» ASSIGNED TASK
Write out every record below exactly as it appears, omitting the pictures.

» RECORDS FOR THIS EXERCISE

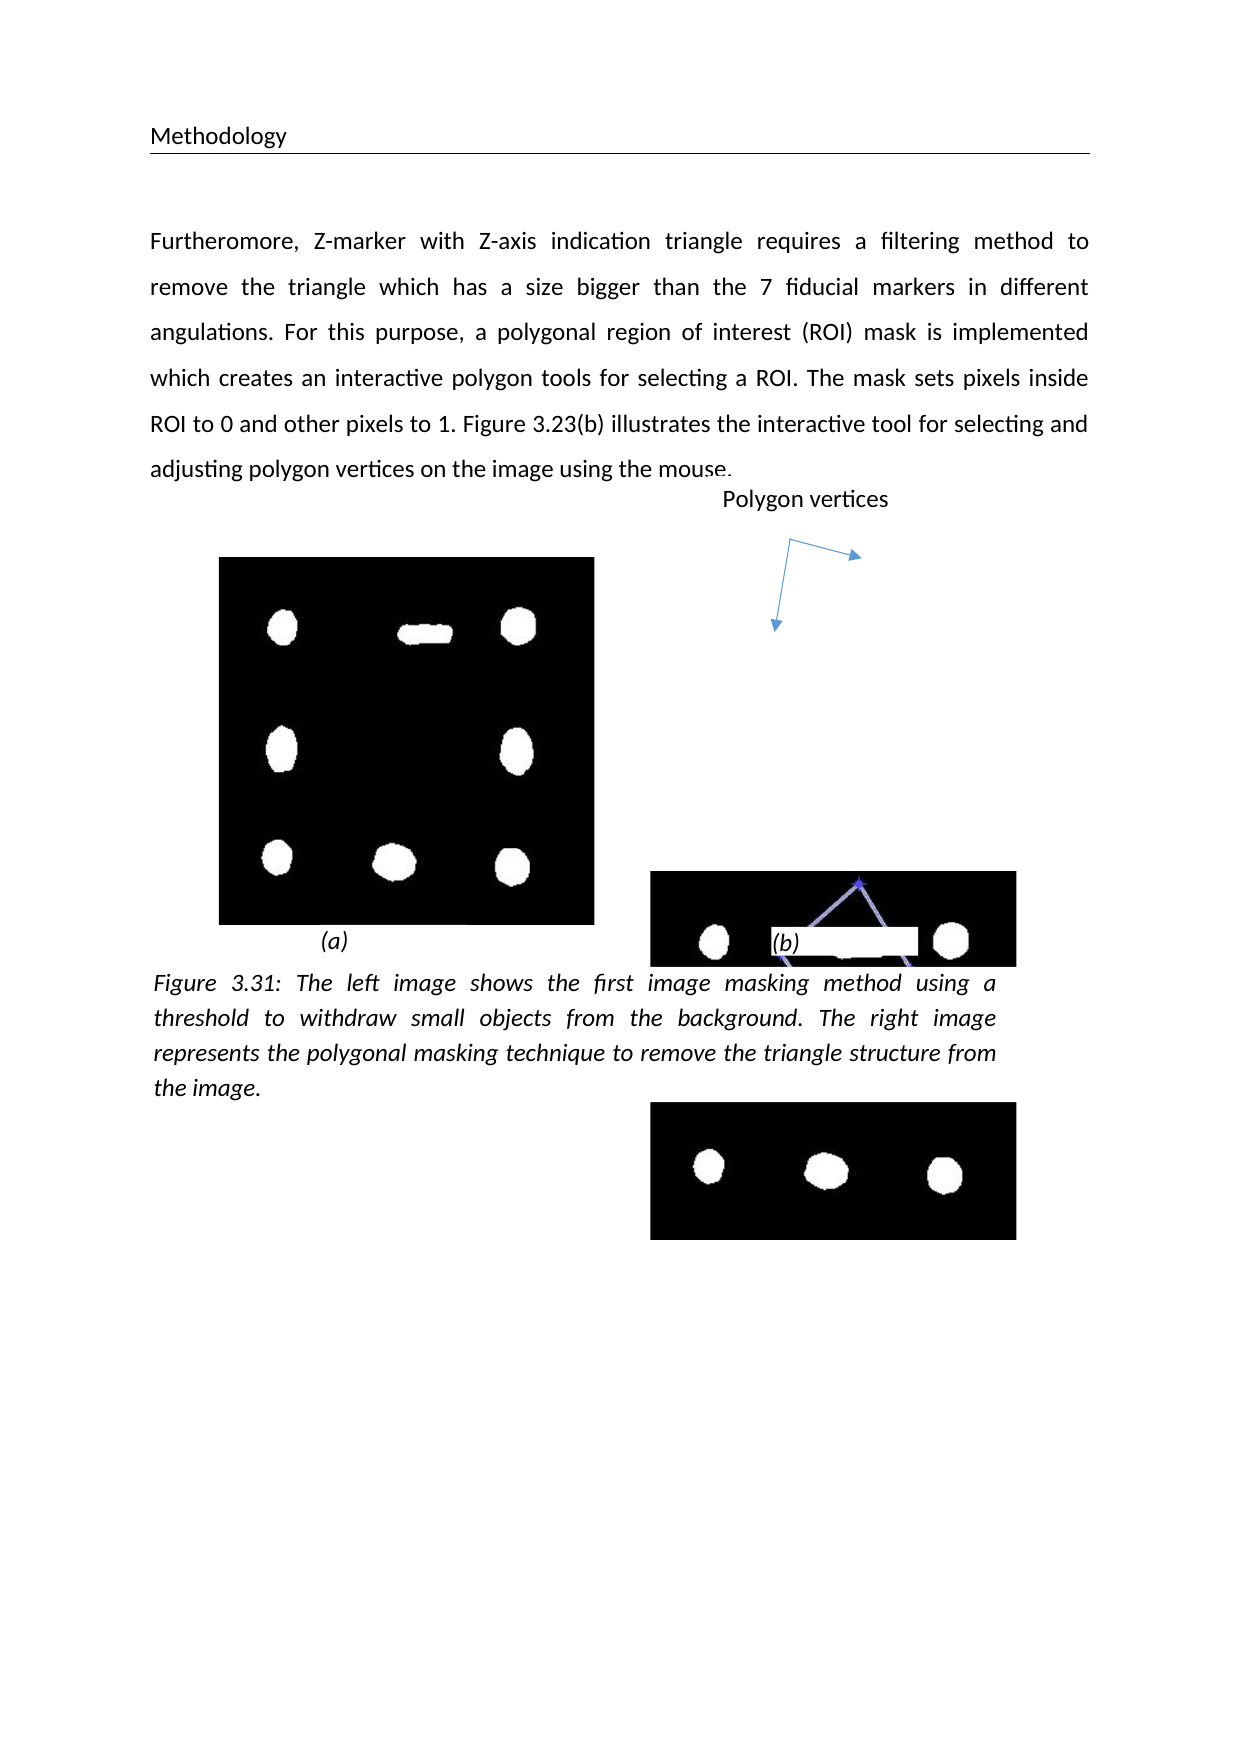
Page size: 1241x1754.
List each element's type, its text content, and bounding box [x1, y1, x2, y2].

picture [218, 557, 595, 925]
picture [650, 1103, 1017, 1240]
text Furtheromore, Z-marker with Z-axis indication triangle requires a filtering method to remove the triangle which has a size bigger than the 7 fiducial markers in different angulations. For this purpose, a polygonal region of interest (ROI) mask is implemented which creates an interactive polygon tools for selecting a ROI. The mask sets pixels inside ROI to 0 and other pixels to 1. Figure 3.23(b) illustrates the interactive tool for selecting and adjusting polygon vertices on the image using the mouse. [150, 225, 1090, 484]
picture [650, 871, 1017, 966]
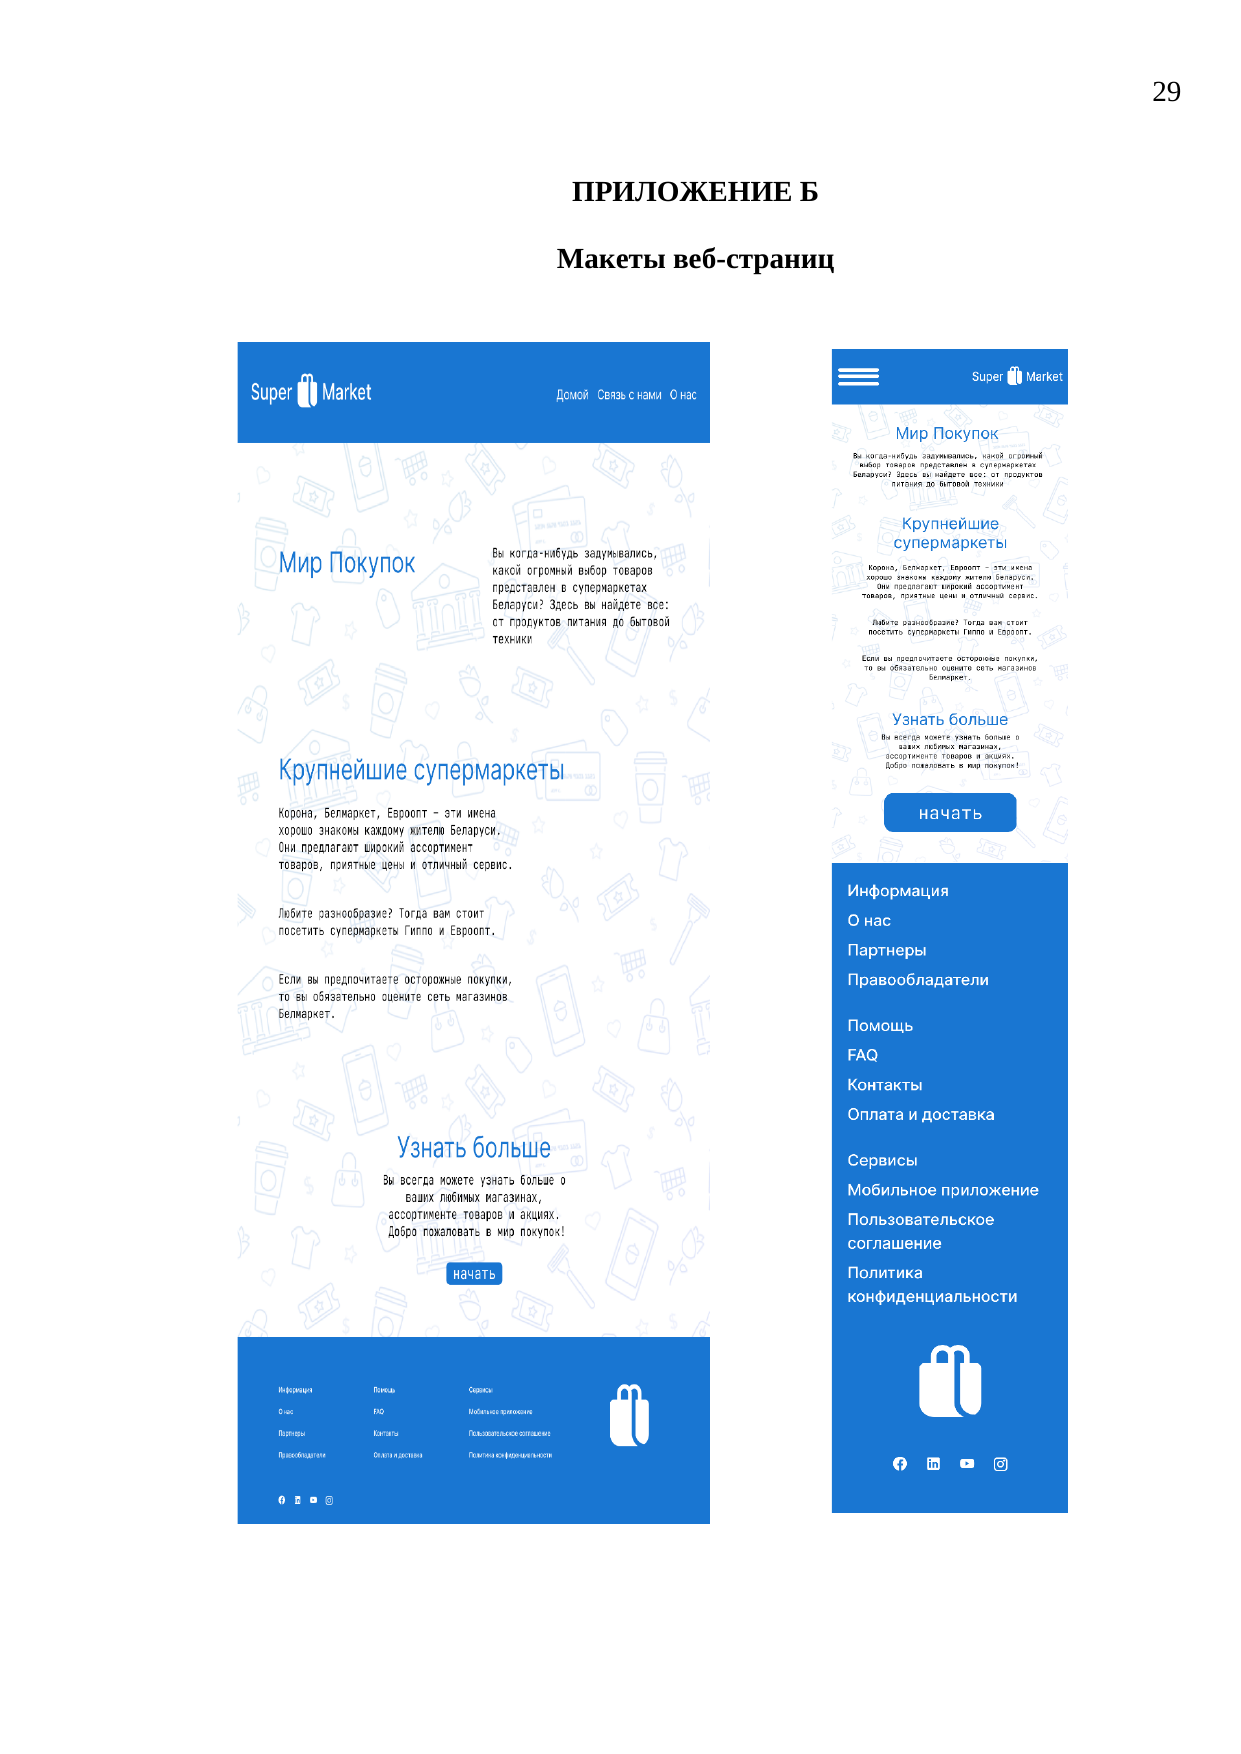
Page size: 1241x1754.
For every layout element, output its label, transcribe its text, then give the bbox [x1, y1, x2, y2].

text ПРИЛОЖЕНИЕ Б [136, 174, 1181, 208]
text Макеты веб-страниц [136, 242, 1181, 275]
picture [831, 349, 1068, 1513]
picture [237, 342, 710, 1524]
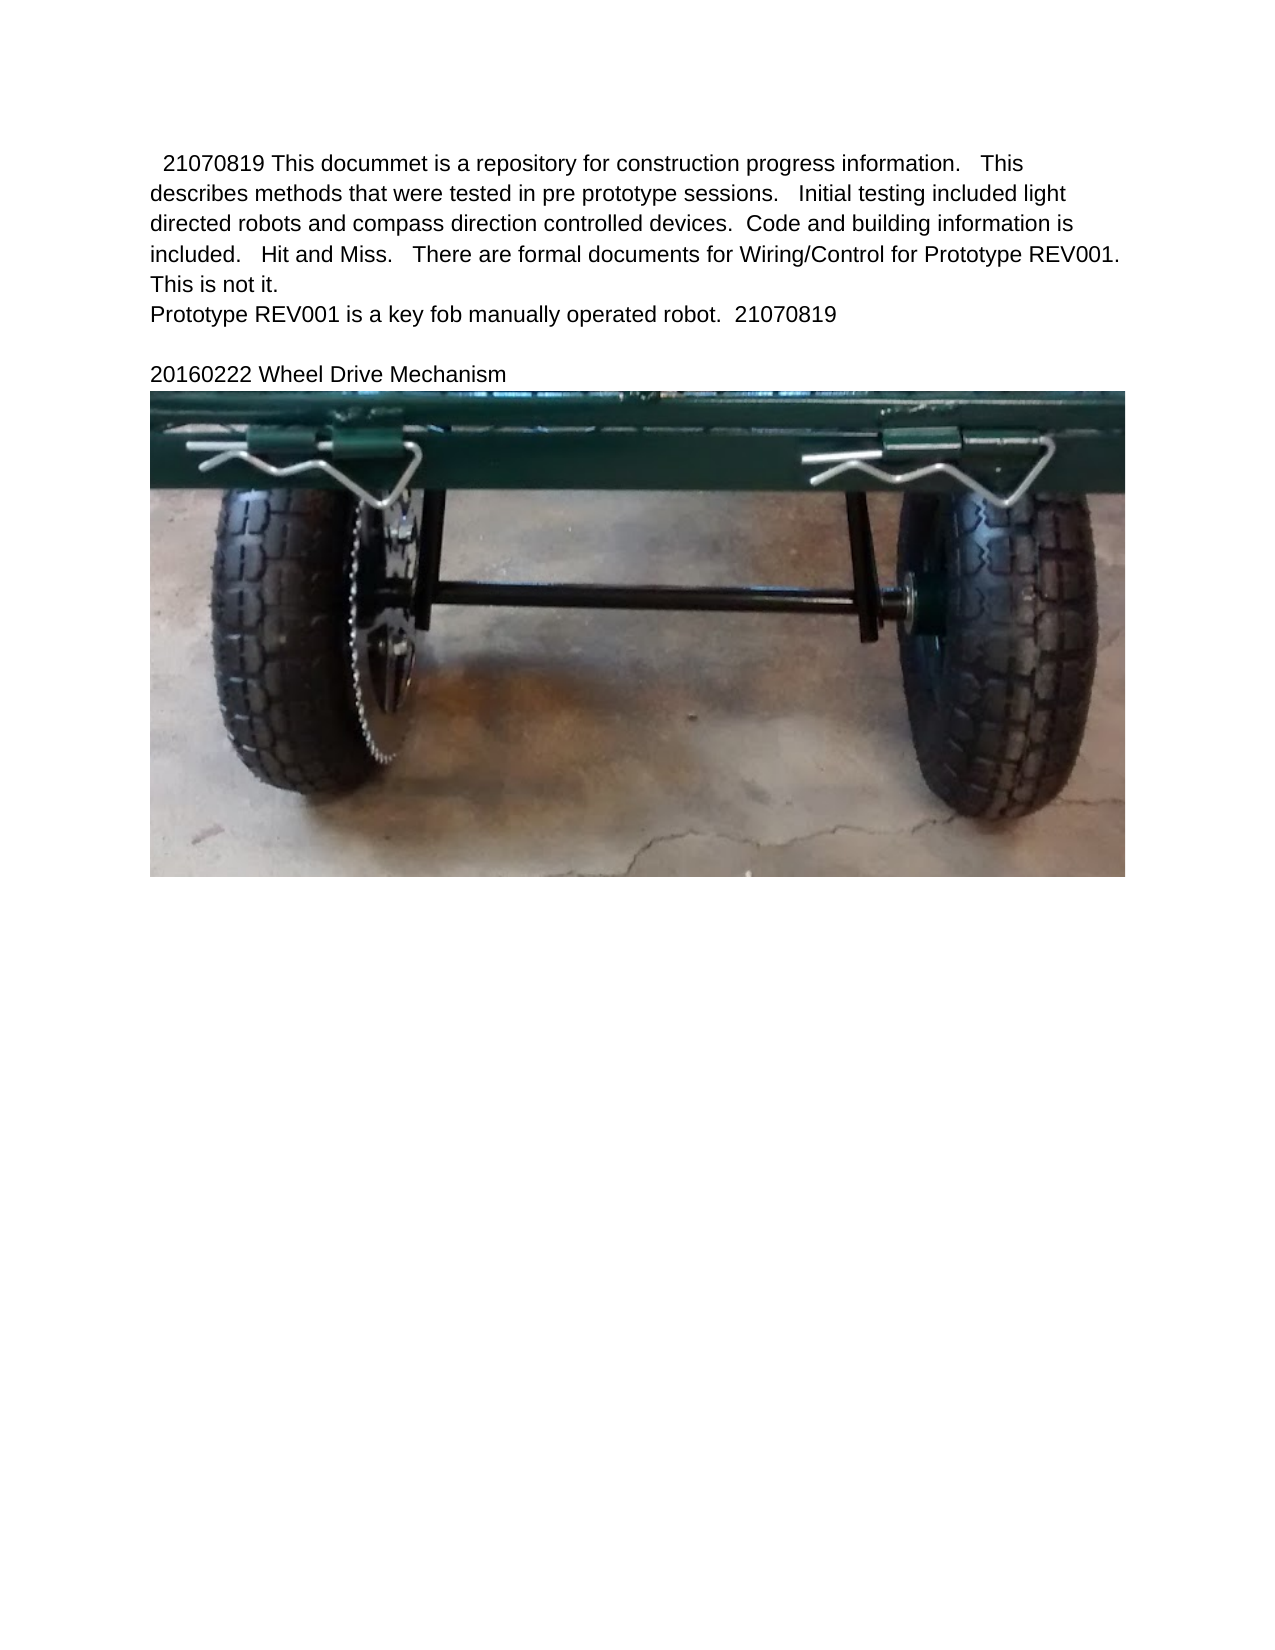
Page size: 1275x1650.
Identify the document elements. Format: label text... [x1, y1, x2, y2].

text 21070819 This docummet is a repository for construction progress information. This describes methods that were tested in pre prototype sessions. Initial testing included light directed robots and compass direction controlled devices. Code and building information is included. Hit and Miss. There are formal documents for Wiring/Control for Prototype REV001. This is not it. [150, 150, 1125, 297]
picture [150, 391, 1125, 877]
text Prototype REV001 is a key fob manually operated robot. 21070819 [150, 301, 1125, 327]
text 20160222 Wheel Drive Mechanism [150, 361, 1125, 388]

» REPLY TO THE TASK
Page size: 1241x1754.
List each element's type, its text content, and bounding box [x1, y1, x2, y2].

picture [218, 557, 595, 925]
picture [650, 1103, 1017, 1240]
text Furtheromore, Z-marker with Z-axis indication triangle requires a filtering method to remove the triangle which has a size bigger than the 7 fiducial markers in different angulations. For this purpose, a polygonal region of interest (ROI) mask is implemented which creates an interactive polygon tools for selecting a ROI. The mask sets pixels inside ROI to 0 and other pixels to 1. Figure 3.23(b) illustrates the interactive tool for selecting and adjusting polygon vertices on the image using the mouse. [150, 225, 1090, 484]
picture [650, 871, 1017, 966]
Page size: 1241x1754.
For every layout element, output its label, transcribe its text, then give the bbox [x1, y1, x2, y2].

text ПРИЛОЖЕНИЕ Б [136, 174, 1181, 208]
text Макеты веб-страниц [136, 242, 1181, 275]
picture [831, 349, 1068, 1513]
picture [237, 342, 710, 1524]
Page size: 1275x1650.
Identify the document elements. Format: label text... [x1, y1, x2, y2].

text 21070819 This docummet is a repository for construction progress information. This describes methods that were tested in pre prototype sessions. Initial testing included light directed robots and compass direction controlled devices. Code and building information is included. Hit and Miss. There are formal documents for Wiring/Control for Prototype REV001. This is not it. [150, 150, 1125, 297]
picture [150, 391, 1125, 877]
text Prototype REV001 is a key fob manually operated robot. 21070819 [150, 301, 1125, 327]
text 20160222 Wheel Drive Mechanism [150, 361, 1125, 388]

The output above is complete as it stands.